実際のコードでは、PS4 側 API(sceKernelAllocMemBlock 等々)を呼んだ際、エミュレーター内部で対応するカーネル実装がホスト OS の API を使ってメモリ割り当てし、仮想アドレステーブルを更新している、という流れになります。

詳しくは src/core/libraries/kernel/memory.cpp や src/core/memory.cpp、address_space.cpp、そして GPU 向けの page_manager.* や multi_level_page_table.* を合わせて読むことで、PS4 の仮想アドレス空間をどのようにホスト上で再現しているかが確認できます。

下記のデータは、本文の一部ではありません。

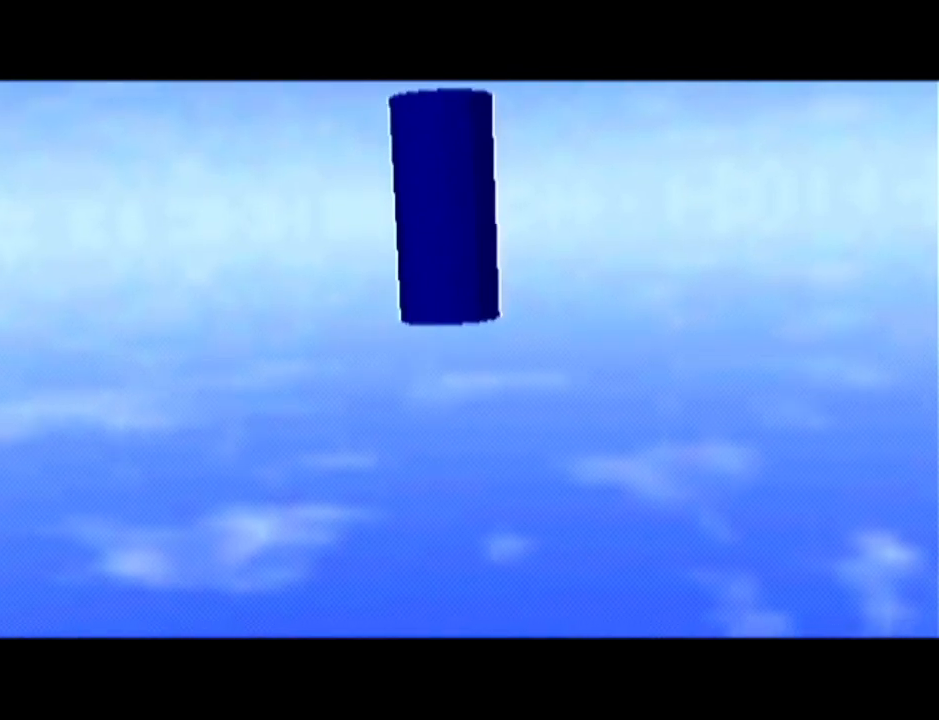
{"buttons": ["B"], "left_stick": "center", "events": [[16, "B", "down"], [100, "A", "down"], [100, "B", "up"], [133, "A", "up"], [133, "B", "down"], [200, "A", "down"], [200, "B", "up"], [300, "A", "up"], [300, "B", "down"], [333, "B", "up"], [350, "A", "down"], [450, "A", "up"], [450, "B", "down"]]}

このように、巨大なリポジトリでも1ファイルにまとめておけば、ChatGPTが網羅的にコードを検索し、必要な箇所を効率よく要約できます。

まとめ 📝

  • リポジトリ全体を1ファイルにまとめることで、大規模コードベースでもChatGPTなどのAIを有効活用しやすい
  • Visual Studio Code + ChatGPT Extension によって、複数ファイルを行き来する手間を削減し、疑問点をすぐに解消
  • o1 pro のパワフルな解析手法と組み合わせることで、リバースエンジニアリングに要する時間を大幅に短縮し、より正確な解析が可能

以上の手法を活用すれば、リバースエンジニアリングの効率が格段に向上します。ぜひ取り入れてみてください。